The Methods & Architecture Behind Data Warehousing

The method data warehousing vendors use to provide their service is a key issue. Vendors who let you run your own server’s license or those who host software tools on their servers are common options.

There are multiple options related to the architecture of the data warehousing system. The most popular is the hub-and-spoke architecture, which is a centralized data warehouse with dependent data marts. It is a sort of corporate information factory.

One other choice in data warehousing architecture is the data-mart bus architecture linking dimensional data marts, or a centralized data warehouse with no dependent marts and last but not least, a federated architecture.

Some organizations develop their own data marts, which are independent from one another. However, they have inconsistent data definitions and different dimensions, which make it difficult to analyze data across marts.

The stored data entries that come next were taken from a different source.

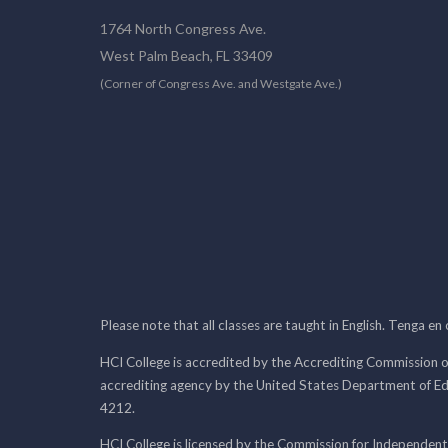
1764 North Congress Ave.
West Palm Beach, FL 33409
(Corner of Congress Ave. and Westgate Ave.)
Please note that all classes are taught in English. Tenga en
HCI College is accredited by the Accrediting Commission o
accrediting agency by the United States Department of E
4212.
HCI College is licensed by the Commission for Independent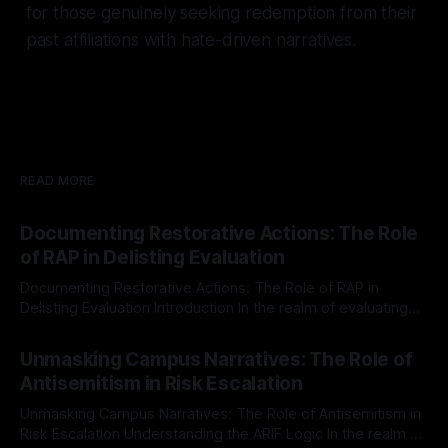
for those genuinely seeking redemption from their
past affiliations with hate-driven narratives.
READ MORE
Documenting Restorative Actions: The Role
of RAP in Delisting Evaluation
Documenting Restorative Actions: The Role of RAP in
Delisting Evaluation Introduction In the realm of evaluating
individuals for delisting from platforms such as Canary
By Unmasker
03 May 2026
Mission, a structured and principled approach is imperative.
Unmasking Campus Narratives: The Role of
The Ex-Canary Disengagement & Delisting Protocol outlines
Antisemitism in Risk Escalation
a rigorous, multi-stage process that is evidence-based and
Unmasking Campus Narratives: The Role of Antisemitism in
Risk Escalation Understanding the ARIF Logic In the realm of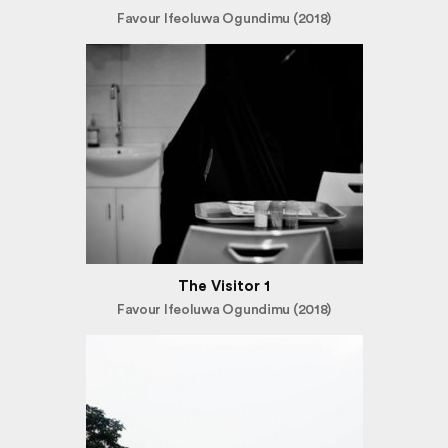
Favour Ifeoluwa Ogundimu (2018)
The Visitor 1
Favour Ifeoluwa Ogundimu (2018)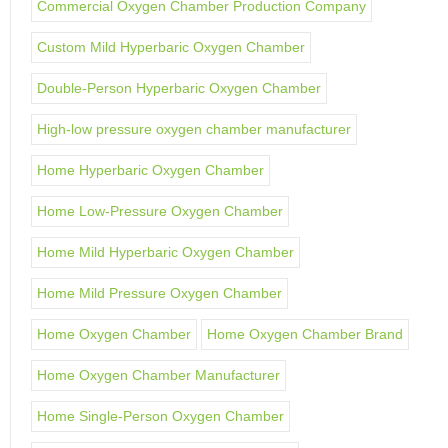
Commercial Oxygen Chamber Production Company
Custom Mild Hyperbaric Oxygen Chamber
Double-Person Hyperbaric Oxygen Chamber
High-low pressure oxygen chamber manufacturer
Home Hyperbaric Oxygen Chamber
Home Low-Pressure Oxygen Chamber
Home Mild Hyperbaric Oxygen Chamber
Home Mild Pressure Oxygen Chamber
Home Oxygen Chamber
Home Oxygen Chamber Brand
Home Oxygen Chamber Manufacturer
Home Single-Person Oxygen Chamber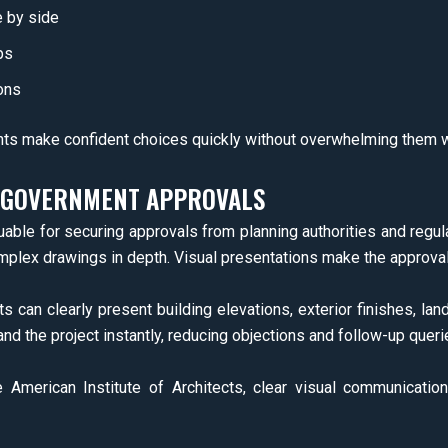
e by side
ps
ons
nts make confident choices quickly without overwhelming them w
D GOVERNMENT APPROVALS
luable for securing approvals from planning authorities and regul
mplex drawings in depth. Visual presentations make the approval
ts can clearly present building elevations, exterior finishes, la
and the project instantly, reducing objections and follow-up queri
e American Institute of Architects, clear visual communicati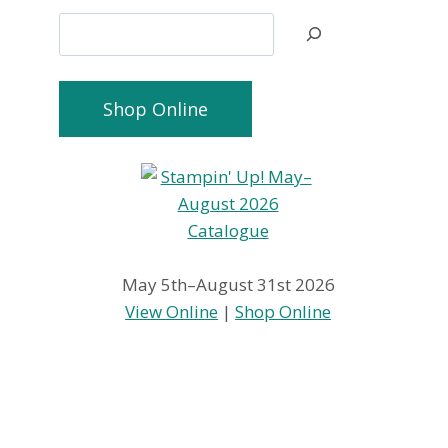
Search
Shop Online
May 5th–August 31st 2026
View Online
|
Shop Online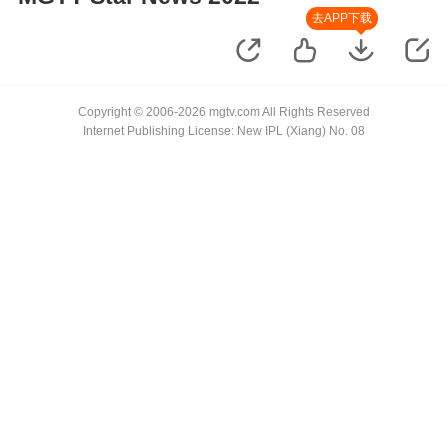
去APP下载
Copyright © 2006-2026 mgtv.com All Rights Reserved
Internet Publishing License: New IPL (Xiang) No. 08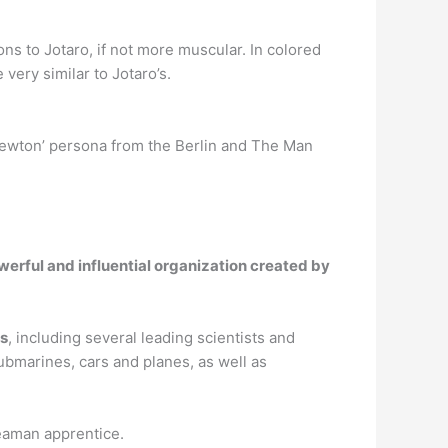
ions to Jotaro, if not more muscular. In colored
e very similar to Jotaro’s.
Newton’ persona from the Berlin and The Man
werful and influential organization created by
es
, including several leading scientists and
ubmarines, cars and planes, as well as
seaman apprentice.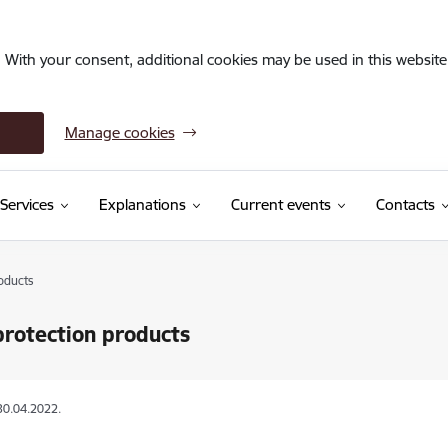
. With your consent, additional cookies may be used in this website 
Manage cookies
Services
Explanations
Current events
Contacts
oducts
protection products
30.04.2022.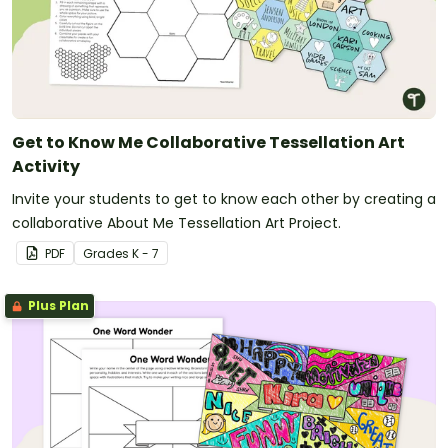
Get to Know Me Collaborative Tessellation Art
Activity
Invite your students to get to know each other by creating a
collaborative About Me Tessellation Art Project.
PDF
Grade
s
K - 7
Plus Plan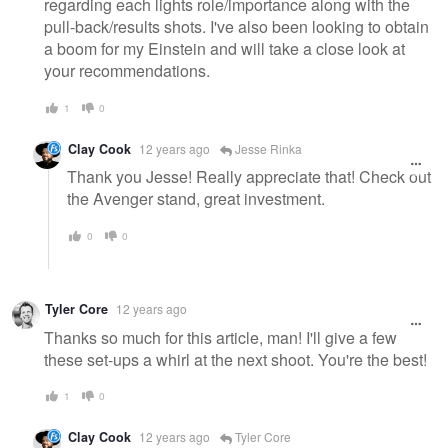
regarding each lights role/importance along with the
pull-back/results shots. I've also been looking to obtain
a boom for my Einstein and will take a close look at
your recommendations.
1
0
Clay Cook
12 years ago
Jesse Rinka
Thank you Jesse! Really appreciate that! Check out
the Avenger stand, great investment.
0
0
Tyler Core
12 years ago
Thanks so much for this article, man! I'll give a few
these set-ups a whirl at the next shoot. You're the best!
1
0
Clay Cook
12 years ago
Tyler Core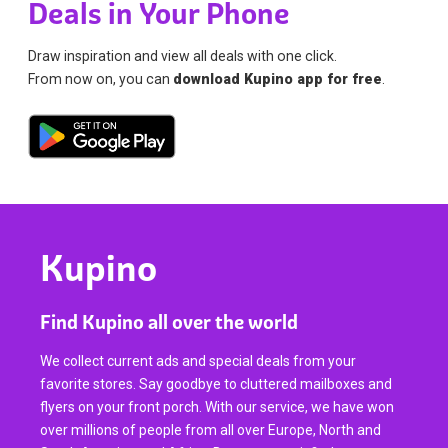
Deals in Your Phone
Draw inspiration and view all deals with one click.
From now on, you can
download Kupino app for free
.
Kupino
Find Kupino all over the world
We collect current ads and special deals from your
favorite stores. Say goodbye to cluttered mailboxes and
flyers on your front porch. With our service, we have won
over millions of people from all over Europe, North and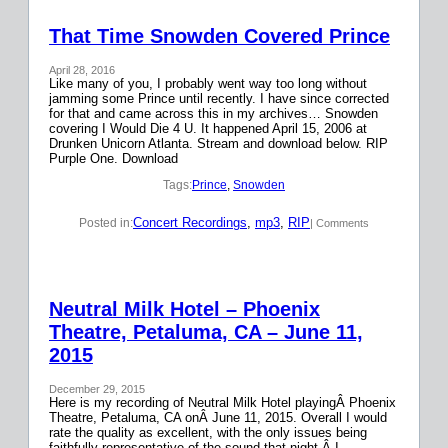
That Time Snowden Covered Prince
April 28, 2016
Like many of you, I probably went way too long without
jamming some Prince until recently. I have since corrected
for that and came across this in my archives… Snowden
covering I Would Die 4 U. It happened April 15, 2006 at
Drunken Unicorn Atlanta. Stream and download below. RIP
Purple One. Download
Tags:
Prince
, 
Snowden
Concert Recordings
, 
mp3
, 
RIP
Posted in:
| Comments
Neutral Milk Hotel – Phoenix
Theatre, Petaluma, CA – June 11,
2015
December 29, 2015
Here is my recording of Neutral Milk Hotel playingÂ Phoenix
Theatre, Petaluma, CA onÂ June 11, 2015. Overall I would
rate the quality as excellent, with the only issues being
faithfully representative of the sound that night.Â I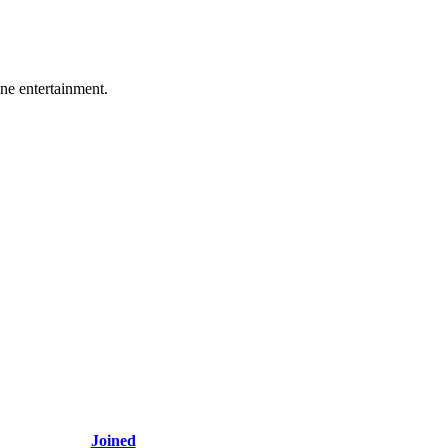
ine entertainment.
Joined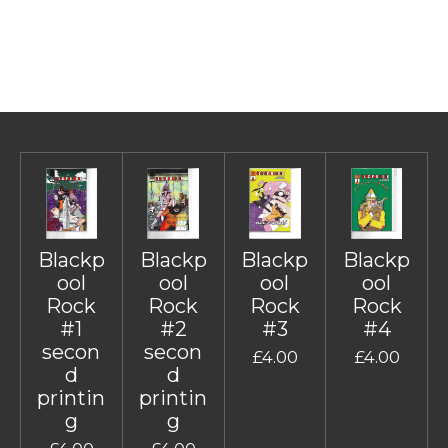
Blackp
Blackp
Blackp
Blackp
ool
ool
ool
ool
Rock
Rock
Rock
Rock
#1
#2
#3
#4
secon
secon
£4.00
£4.00
d
d
printin
printin
g
g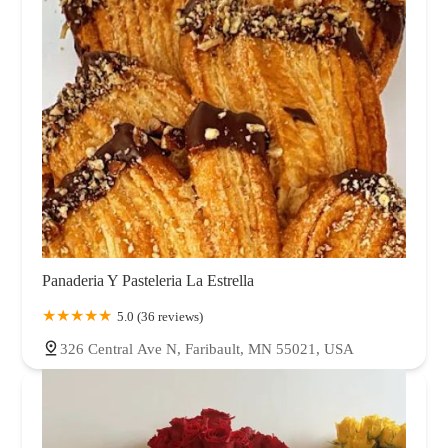
Panaderia Y Pasteleria La Estrella
5.0 (36 reviews)
326 Central Ave N, Faribault, MN 55021, USA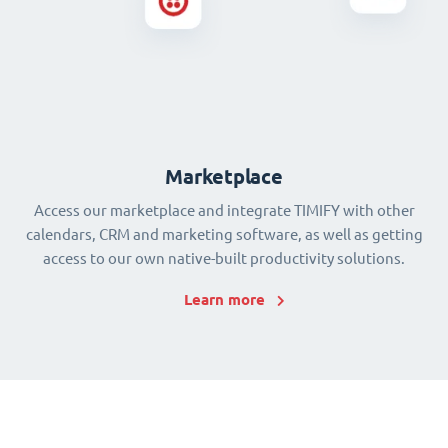
Marketplace
Access our marketplace and integrate TIMIFY with other
calendars, CRM and marketing software, as well as getting
access to our own native-built productivity solutions.
Learn more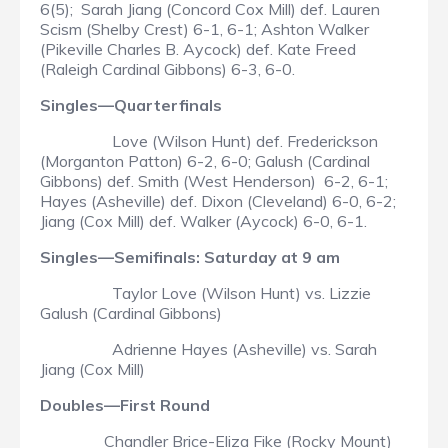
6(5); Sarah Jiang (Concord Cox Mill) def. Lauren
Scism (Shelby Crest) 6-1, 6-1; Ashton Walker
(Pikeville Charles B. Aycock) def. Kate Freed
(Raleigh Cardinal Gibbons) 6-3, 6-0.
Singles—Quarterfinals
Love (Wilson Hunt) def. Frederickson
(Morganton Patton) 6-2, 6-0; Galush (Cardinal
Gibbons) def. Smith (West Henderson) 6-2, 6-1;
Hayes (Asheville) def. Dixon (Cleveland) 6-0, 6-2;
Jiang (Cox Mill) def. Walker (Aycock) 6-0, 6-1.
Singles—Semifinals: Saturday at 9 am
Taylor Love (Wilson Hunt) vs. Lizzie
Galush (Cardinal Gibbons)
Adrienne Hayes (Asheville) vs. Sarah
Jiang (Cox Mill)
Doubles—First Round
Chandler Brice-Eliza Fike (Rocky Mount)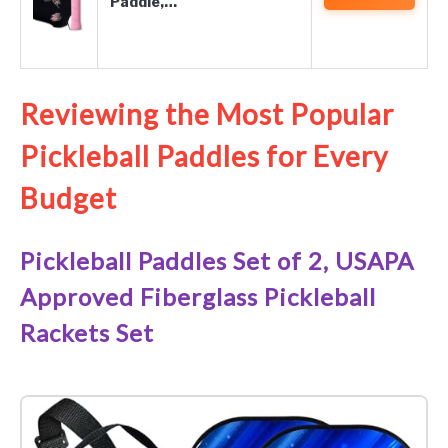
Paddle,…
Reviewing the Most Popular
Pickleball Paddles for Every
Budget
Pickleball Paddles Set of 2, USAPA
Approved Fiberglass Pickleball
Rackets Set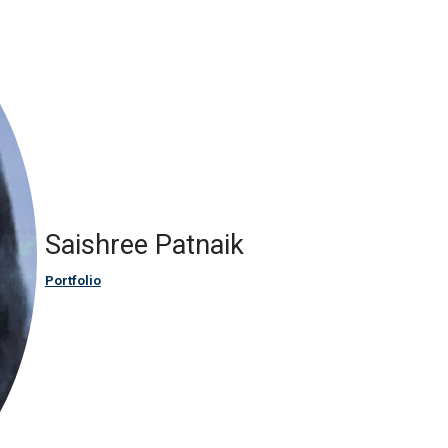
Saishree Patnaik
Portfolio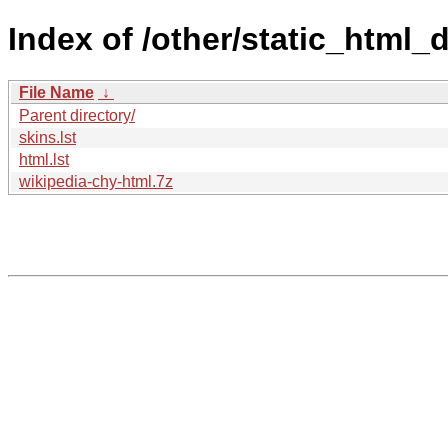
Index of /other/static_html
File Name
↓
Parent directory/
skins.lst
html.lst
wikipedia-chy-html.7z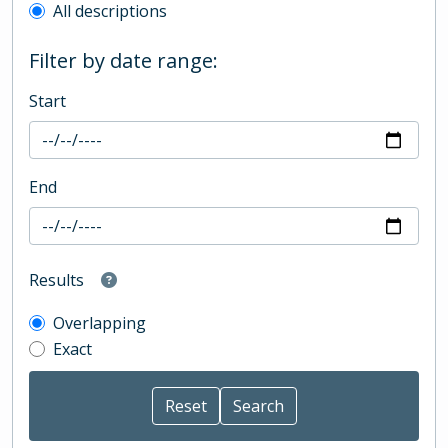
All descriptions
Filter by date range:
Start
End
Results
Overlapping
Exact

Data mart bus architecture implies building a first mart that uses dimensions and measures that will be used with the other marts that are developed, in order to obtain logically integrated marts. The data is organized in a star schema and this provides a dimensional view of the data.

The hub-and-spoke architecture focuses on building a scalable and maintainable infrastructure. It is developed in iterative manner. Dependent data marts obtain data from the warehouse and they can be developed for different departments or special purposes.

A similar data warehousing architecture is used for centralized data warehouses but without dependent data marts. Queries and applications access data from relational data and dimensional views.

Federated architecture allows data to be accessed from sources such as operational systems, data marts and data warehouses. It is logically or physically integrated by use of shared keys, global metadata, and distributed queries. It is an adequate solution for companies that have a complex decision support environment.